Lisa Hilderbrand: I am very aware of what my other projects look like and what other designers are doing. I don’t want to pigeon-hole myself and have the same look from house to house. I don’t want one project to look like another. I want people to wonder: ‘Did Lisa Hilderbrand do this?’ And buying antiques is a big part of that. I have a strong background in antiques…. I worked at Christie’s in the city (New York) for 8 years in carpets, European furniture, estates and appraisals. So I was exposed to fantastic things…. I got to see great English furniture, Continental furniture, Asian furniture, art, sculpture, tapestries-all the time.
AAG: So apart from your knowledge of antiques and design, what do you “bring” to a project? What “informs” your design? What makes up the “Hilderbrand arsenal of decorating?”
LH: Listening to the client is foremost. Asking them: ‘How do you want to use this house? How do you want to live in this space?’ is the most important. I really like to collaborate so that the house works really well, and also feels very personal. At the same time, my clients have hired me for a reason. They have seen my work, and there is something about it that they like. So they are paying me for my eye, my taste, and expertise… I really sweat all of those details. Big things and small things….I care about every tiny detail.”
AAG: A lot of new homeowners don’t buy antiques, and don’t want furniture from their parents or grandparents. They want to quickly go to Restoration Hardware, point at a room vignette, and buy it. Do you find antiques are being abandoned by Gen-Xers and Millennials?
LH: What I often find is that my clients love unique pieces. They don’t want the exact same thing as their friends or what they see in the design stores in town, and antique are oftentimes the answer. But they are often intimidated by antiques because they don’t know about them, don’t know where to buy them, who to trust, how to judge the pricing, or they are turned off because they have a picture in their mind of antiques being “Granny” or “old fashioned,” so they avoid them altogether.
But antiques are classic and can still be youthful, if you know how to work with them. I often open my clients up to a new world of furniture: beautiful woods, rich patina, lustrous gilding, glittery old mirror plates, intricate, carving…fascinating histories. Maybe a piece comes from a place they love to travel-like an Italian mirror or a Japanese screen, or maybe it’s just unusual-like a funky Mid-Century game table, or maybe it’s an adventure and we buy something at an auction. I see it all the time…a new appreciation for pieces, rather than just ‘that looks nice.’ Once that door is open, furniture from a catalog* isn’t the same.
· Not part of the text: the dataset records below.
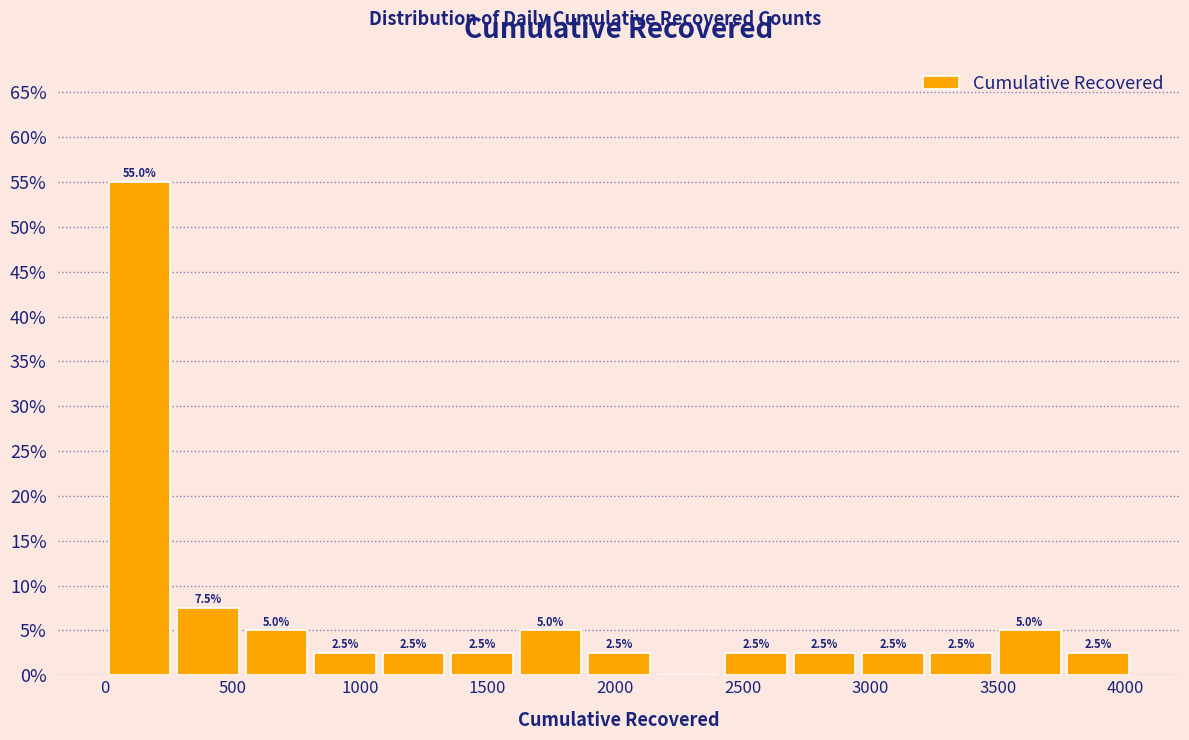

Over which range of the x-axis is the bar tallest?

0 to 250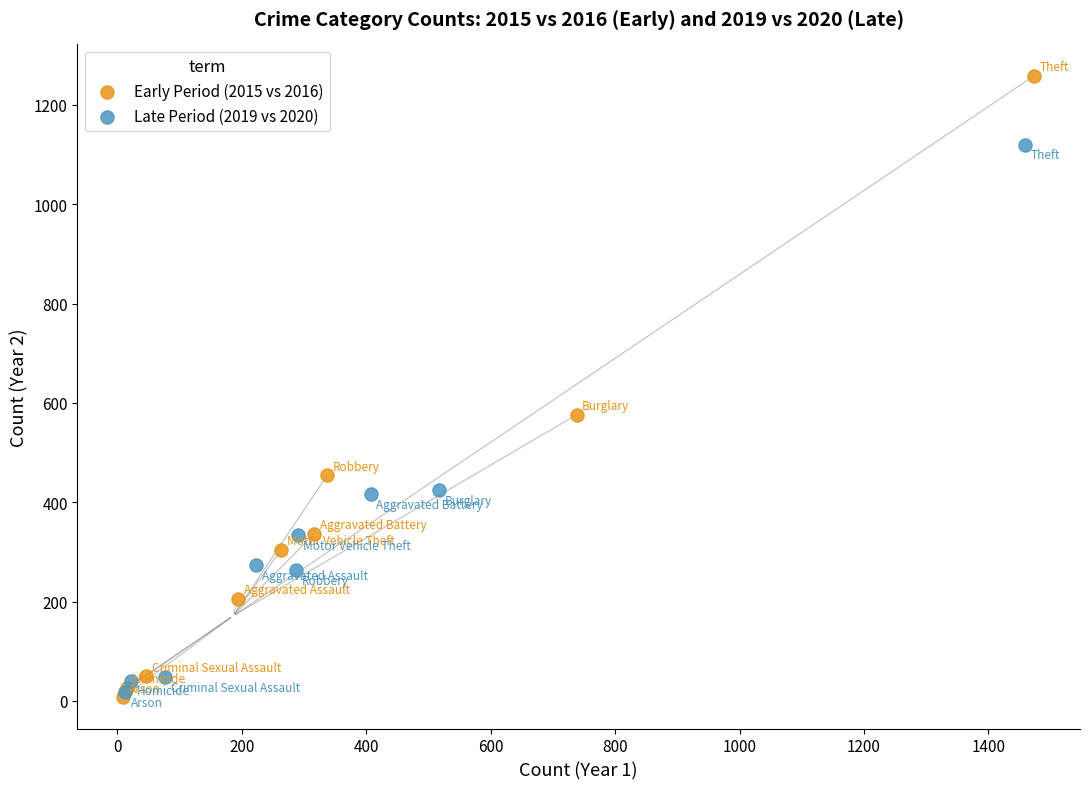

Which series contains the highest Y value?

Early Period (2015 vs 2016)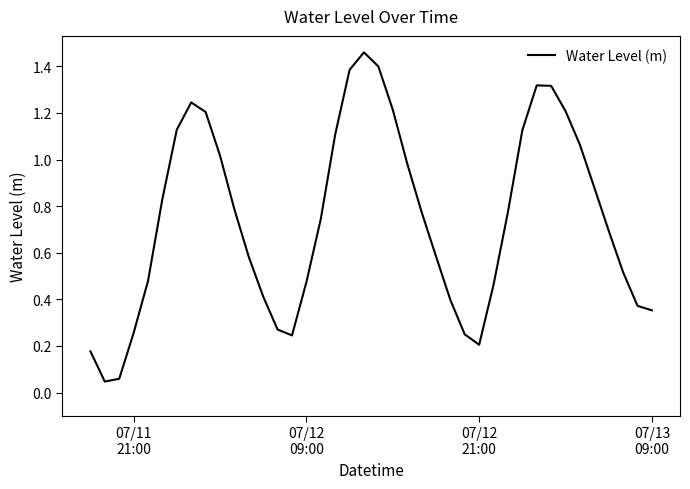

What is the difference between the maximum and minimum values?

1.4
And I think what’s appealing is that antiques still hold their value…They’re not ‘trendy,’ they’ll never look dated”
AAG: Do you have a favorite school of aesthetics when it comes to antiques?
LH: I love the whole idea of the Grand Tour. I love English furniture with Asian objects and screens, and obelisks, and Neo-Classical pieces, antique carpets, but balanced with restrained modern pieces and clean lines. It’s exotic and timeless. It’s so fascinating and beautiful to me. That’s what I love about antiques, the history, that they are enduring and unique and one of a kind.
Make sure to get the December 2016 issue of Connecticut Cottages and Gardens to Lisa Hilderbrand’s take on classic holiday decor!
*LH: Don’t get me wrong-I buy plenty of new furniture, and furniture from catalogs too.